= Jaye simpson =

Oji-Cree-Salteaux writer from Canada

jaye simpson (stylized in all lowercase) is an Oji-Cree-Saulteaux indigiqueer writer, poet, activist, and drag queen.

== Personal life ==
simpson resides in Vancouver, British Columbia, on the territories of the Musqueam, Tsleil-Waututh, and Squamish nations. she (Note: simpson uses she/her and they/them pronouns. This article uses she/her for consistency.) writes her name, pronouns, and the word "i" in lowercase letters.

== Career ==
simpson was a finalist for the Dayne Ogilvie Prize for LGBTQ Canadian writers in 2021 for her debut poetry collection it was never going to be okay, published by Nightwood Editions in 2020. The book won the 2021 Indigenous Voices Award for poetry. her work has been published in a variety of magazines, including her piece "all this out of spite" in St@nzass summer 2021 issue. simpson's story "The Ark of the Turtle's Back" was published in Love After the End, an anthology collection edited by Joshua Whitehead.
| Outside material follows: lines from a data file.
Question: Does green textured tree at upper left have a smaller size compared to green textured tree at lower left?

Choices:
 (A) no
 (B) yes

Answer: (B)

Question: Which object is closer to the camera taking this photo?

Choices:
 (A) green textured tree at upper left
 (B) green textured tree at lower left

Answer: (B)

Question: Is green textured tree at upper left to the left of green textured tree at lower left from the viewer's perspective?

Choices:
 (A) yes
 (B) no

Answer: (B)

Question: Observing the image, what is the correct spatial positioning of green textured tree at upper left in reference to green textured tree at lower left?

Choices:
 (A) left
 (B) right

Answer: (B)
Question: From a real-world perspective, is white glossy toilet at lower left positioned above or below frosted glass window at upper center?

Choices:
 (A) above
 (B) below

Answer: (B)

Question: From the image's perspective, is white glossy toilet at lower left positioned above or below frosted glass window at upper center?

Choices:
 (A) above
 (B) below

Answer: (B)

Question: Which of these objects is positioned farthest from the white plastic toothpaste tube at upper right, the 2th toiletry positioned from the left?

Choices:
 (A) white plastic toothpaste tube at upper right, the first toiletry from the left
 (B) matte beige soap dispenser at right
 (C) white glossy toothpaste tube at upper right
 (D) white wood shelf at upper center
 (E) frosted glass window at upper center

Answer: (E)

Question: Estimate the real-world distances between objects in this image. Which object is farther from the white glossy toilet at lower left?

In 2025, her poetry collection, a body more tolerable, was published.

simpson writes in both English and Swampy Cree. her subjects include indigeneity, queerness, and her experience in the child welfare system.

In 2026 she was nominated for a Lambda Literary Award for Transgender Poetry, and had a small acting role as Sammie in the film Seventeen.